Tre dei sette giovani arrestati venerdì scorso a Palermo con l’accusa di violenza sessuale di gruppo saranno interrogati domani dal gip. Assistiti dai loro legali dovranno provare a difendersi e a spiegare cosa è successo quella notte da incubo del 7 luglio scorso quando, come ricostruito dai carabinieri, hanno violentato a turno una ragazza di 19 anni dopo averla fatta ubriacare ed averla trascinata a forza in una zona isolata del Foro Italico. A inchiodare i componenti del branco, oltre alla denuncia della ragazza e ai referti dei medici dell’ospedale, ci sono anche le immagini di alcune telecamere di sorveglianza che hanno ripreso il tragitto dalla Vucciria, nella zona della movida dove avevano trascorso la serata, fino al cantiere abbandonato del collettore fognario.

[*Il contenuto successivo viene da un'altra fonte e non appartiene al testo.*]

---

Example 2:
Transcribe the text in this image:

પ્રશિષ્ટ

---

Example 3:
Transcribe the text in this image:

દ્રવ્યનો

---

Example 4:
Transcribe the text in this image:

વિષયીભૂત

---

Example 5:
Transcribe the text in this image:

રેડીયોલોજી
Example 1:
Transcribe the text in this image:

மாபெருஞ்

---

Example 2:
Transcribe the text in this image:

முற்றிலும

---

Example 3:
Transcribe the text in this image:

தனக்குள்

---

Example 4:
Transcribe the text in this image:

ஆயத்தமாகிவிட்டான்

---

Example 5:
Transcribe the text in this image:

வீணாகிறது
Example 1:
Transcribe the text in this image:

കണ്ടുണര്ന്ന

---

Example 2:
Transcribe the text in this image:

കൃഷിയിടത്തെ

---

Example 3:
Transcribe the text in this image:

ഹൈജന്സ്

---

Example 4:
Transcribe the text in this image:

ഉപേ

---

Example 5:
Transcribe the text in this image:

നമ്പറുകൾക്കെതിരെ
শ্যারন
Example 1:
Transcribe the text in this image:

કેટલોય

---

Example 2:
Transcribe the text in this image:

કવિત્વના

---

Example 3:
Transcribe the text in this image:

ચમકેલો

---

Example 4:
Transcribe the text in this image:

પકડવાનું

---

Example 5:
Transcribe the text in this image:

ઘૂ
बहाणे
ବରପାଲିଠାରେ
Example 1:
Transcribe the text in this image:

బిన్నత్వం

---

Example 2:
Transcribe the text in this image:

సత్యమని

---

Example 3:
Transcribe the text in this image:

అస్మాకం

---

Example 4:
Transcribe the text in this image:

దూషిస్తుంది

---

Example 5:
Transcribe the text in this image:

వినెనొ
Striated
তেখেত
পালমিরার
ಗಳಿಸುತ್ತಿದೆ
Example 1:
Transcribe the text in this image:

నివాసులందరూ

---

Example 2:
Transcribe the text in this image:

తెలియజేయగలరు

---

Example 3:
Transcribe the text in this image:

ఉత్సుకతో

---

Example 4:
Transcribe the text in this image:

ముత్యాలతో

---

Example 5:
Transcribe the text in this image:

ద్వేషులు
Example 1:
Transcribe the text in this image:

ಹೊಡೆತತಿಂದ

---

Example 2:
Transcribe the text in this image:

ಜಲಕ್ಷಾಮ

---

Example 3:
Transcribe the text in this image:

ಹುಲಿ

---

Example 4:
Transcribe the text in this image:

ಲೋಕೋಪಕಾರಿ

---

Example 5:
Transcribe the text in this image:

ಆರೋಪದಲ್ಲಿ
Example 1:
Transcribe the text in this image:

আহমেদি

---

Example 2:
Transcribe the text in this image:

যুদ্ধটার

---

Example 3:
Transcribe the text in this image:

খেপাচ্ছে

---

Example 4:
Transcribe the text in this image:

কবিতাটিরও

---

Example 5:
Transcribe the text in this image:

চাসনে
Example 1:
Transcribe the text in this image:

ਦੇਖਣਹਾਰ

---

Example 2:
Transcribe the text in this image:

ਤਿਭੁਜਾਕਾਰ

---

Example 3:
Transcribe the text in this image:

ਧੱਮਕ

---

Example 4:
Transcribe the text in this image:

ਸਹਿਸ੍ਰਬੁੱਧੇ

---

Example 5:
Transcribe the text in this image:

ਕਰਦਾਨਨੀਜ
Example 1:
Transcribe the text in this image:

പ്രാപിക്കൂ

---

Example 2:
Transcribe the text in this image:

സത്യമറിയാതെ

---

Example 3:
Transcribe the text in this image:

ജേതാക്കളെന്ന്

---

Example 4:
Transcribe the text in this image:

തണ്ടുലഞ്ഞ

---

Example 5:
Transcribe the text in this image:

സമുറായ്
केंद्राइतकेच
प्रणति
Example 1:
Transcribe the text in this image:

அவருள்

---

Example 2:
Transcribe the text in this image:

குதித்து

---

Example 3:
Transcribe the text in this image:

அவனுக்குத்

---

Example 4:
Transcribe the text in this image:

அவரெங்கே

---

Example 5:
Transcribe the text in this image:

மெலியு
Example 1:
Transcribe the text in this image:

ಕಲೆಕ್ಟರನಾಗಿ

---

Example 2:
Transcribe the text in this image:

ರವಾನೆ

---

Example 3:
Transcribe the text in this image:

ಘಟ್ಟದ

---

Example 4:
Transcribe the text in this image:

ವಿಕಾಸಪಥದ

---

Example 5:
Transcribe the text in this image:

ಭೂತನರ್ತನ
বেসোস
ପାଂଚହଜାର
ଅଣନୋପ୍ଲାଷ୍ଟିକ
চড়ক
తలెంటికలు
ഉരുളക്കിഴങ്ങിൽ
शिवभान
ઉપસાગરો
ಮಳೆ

Lì si sarebbe consumato lo “stupro di massa”, come conferma lo stesso titolo inequivocabile del video girato da Angelo Flores che con il cellulare ha ripreso la violenza nei confronti della vittima inerme. E proprio sui cellulari degli indagati si sta concentrando l’attenzione degli inquirenti. Nel corso di una conversazione captata in caserma dai carabinieri due dei ragazzi arrestati, Samuele La Grassa ed Elio Arnao, parlano infatti della necessità di nascondere i telefoni, uno dei quali sarebbe stato “seppellito” sotto terra forse perché conteneva altri video compromettenti: “Poi me lo scrivi su WhatsApp dove lo hai messo”, chiedeva La Grassa ad Arnao che rispondeva: “Cosa, il telefono? Neanche in una pianta è… era in un magazzino pure in un punto sotto terra. Lo sappiamo soltanto io e Francesco. Te l’ho detto, devi sempre avere qualcosa nascosta”. Intanto Palermo, ancora sotto choc per una vicenda che ha suscitato rabbia e sconcerto, si mobilita. Ieri sera si è svolto un corteo per le strade del centro storico della città. Quelle stesse percorse dalla vittima insieme ai suoi aguzzini, tra l’indifferenza delle persone che assistevano alla scena. “Ho provato a chiedere aiuto – ha raccontato la ragazza ai carabinieri – . Nessuno è venuto in soccorso”. La manifestazione, alla quale hanno preso parte centinaia di persone, è stata promossa con un tam tam sui social dall’associazione “Non una di meno”.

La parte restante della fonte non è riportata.